The role of education research in the progressive education movement was a source of contention between education researchers, some of whom felt that it should play an active role in policy issues, and others who felt that it should be used primarily for professional discourse. As the field continued to advance, much of the knowledge did not translate into practice, an issue that is still widely debated today. These divisions in the field made it difficult for education researchers to speak with one voice. Just prior to World War II, the Review of Educational Research made the case that because science could not speak to goals and choices, education research should contribute as one important source of the many shaping American education.

== Publications ==
AERA publishes books and reports, along with sponsoring seven peer-reviewed journals:
- AERA Open
- American Educational Research Journal
- Educational Evaluation and Policy Analysis
- Educational Researcher
- Journal of Educational and Behavioral Statistics (published jointly with the American Statistical Association)
- Review of Educational Research
- Review of Research in Education

== Events ==
AERA's Annual Meeting, held every spring, is one of the largest gathering of scholars in the education research field.
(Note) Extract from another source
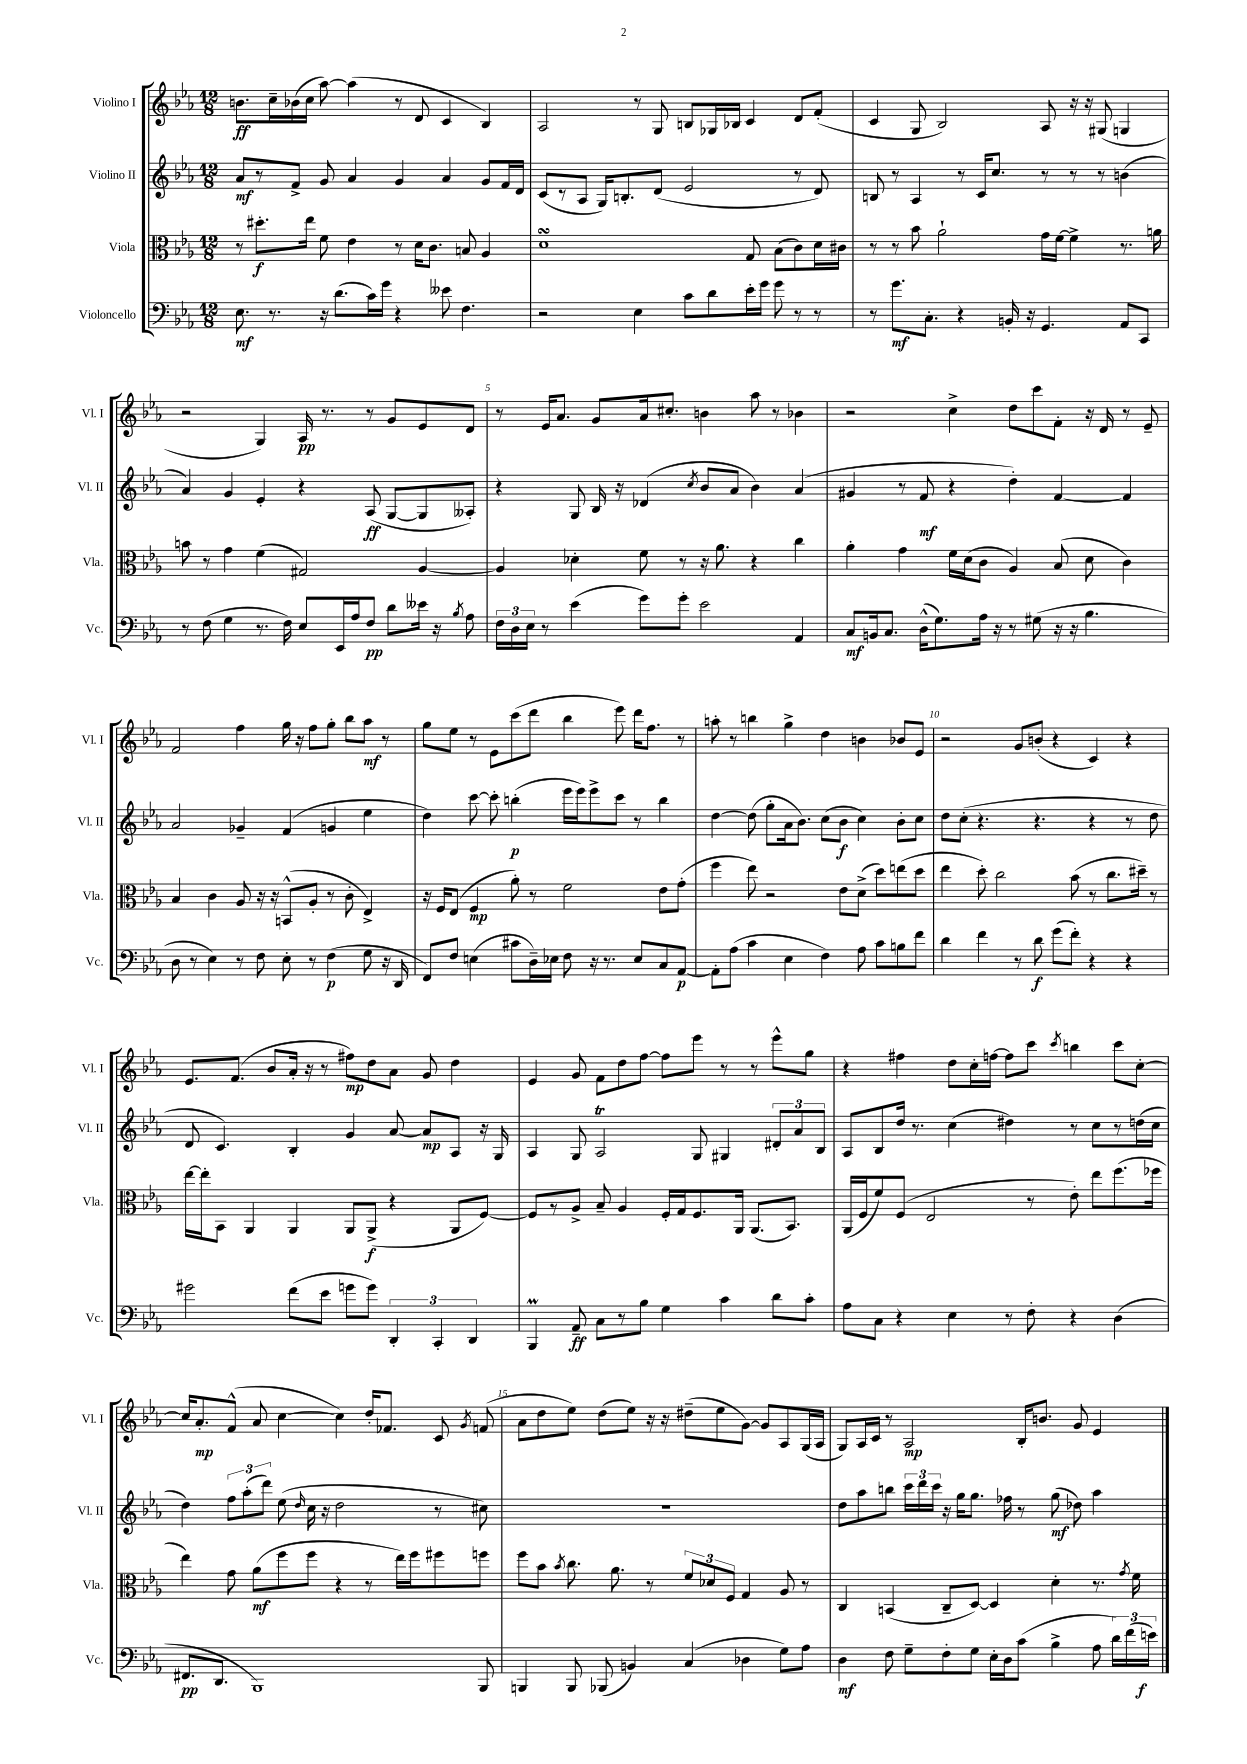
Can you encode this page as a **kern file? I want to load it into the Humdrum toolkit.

The five-day conference includes presentations of research studies across education disciplines at all levels. The average number of attendees from 2007 to 2017 was 14,967 attendees.

AERA also hosts the annual Brown Lecture in Education Research which highlights the role of research in advancing equality in education. The first Brown Lecture was held in 2004 to commemorate the 50th anniversary of the Brown v. Board of Education decision.

== Education research and policy ==
AERA participates in the open access movement. AERA currently offers Educational Researcher (journal) open access, as well as an Online Paper Repository and i-Presentation Gallery containing presentations from the 2010 Annual Meeting forward. An open access, peer-reviewed journal, AERA Open, launched in 2014.

On the policy front, AERA is involved in revisions to the common rule. Executive Director Felice J. Levine served on the National Research Council committee charged with reviewing proposed regulations. The committee published its report in early 2014.

AERA had helped to lead the social science research community to increase federal funding for education research, particularly research in the social and behavioral sciences.

AERA selects and appoints scholars as AERA Fellows in a process based on peer nominations. This is an effort to convene researchers who are recognized for their contributions and contribute to the advancement of educational research.

In addition, AERA was active in the reauthorization of the Institute of Education Sciences bill, Strengthening Education through Research Act, which was advanced by the United States House Committee on Education and the Workforce in April 2014.

== Education research initiatives ==
AERA is involved in several education research initiatives, ranging from specific advocacy topics to supporting projects that serve the larger community. AERA supports the Education Research Conferences Program, which awards grants for conferences on selected research topics. AERA's Education Research Service Projects is designed to encourage researchers to offer their expertise to organizations and groups who may have a need but not the funds to engage their assistance.

==Affirmative action court cases==
AERA participated in several U.S. court cases related to affirmative action by submitting amicus curiae briefs. One example is in 2013, AERA had submitted an amicus brief in Fisher v. University of Texas addressing the use of education research in evaluating race-conscious admissions policies. The association submitted a further amicus brief on affirmative action in December 2015.

In 2022, AERA submitted an amicus brief to the U.S. Supreme Court in the cases of Students for Fair Admissions, Inc., v. President & Fellows of Harvard College, and Students for Fair Admissions, Inc., v. University of North Carolina, et al. supporting the consideration of race in admissions policies.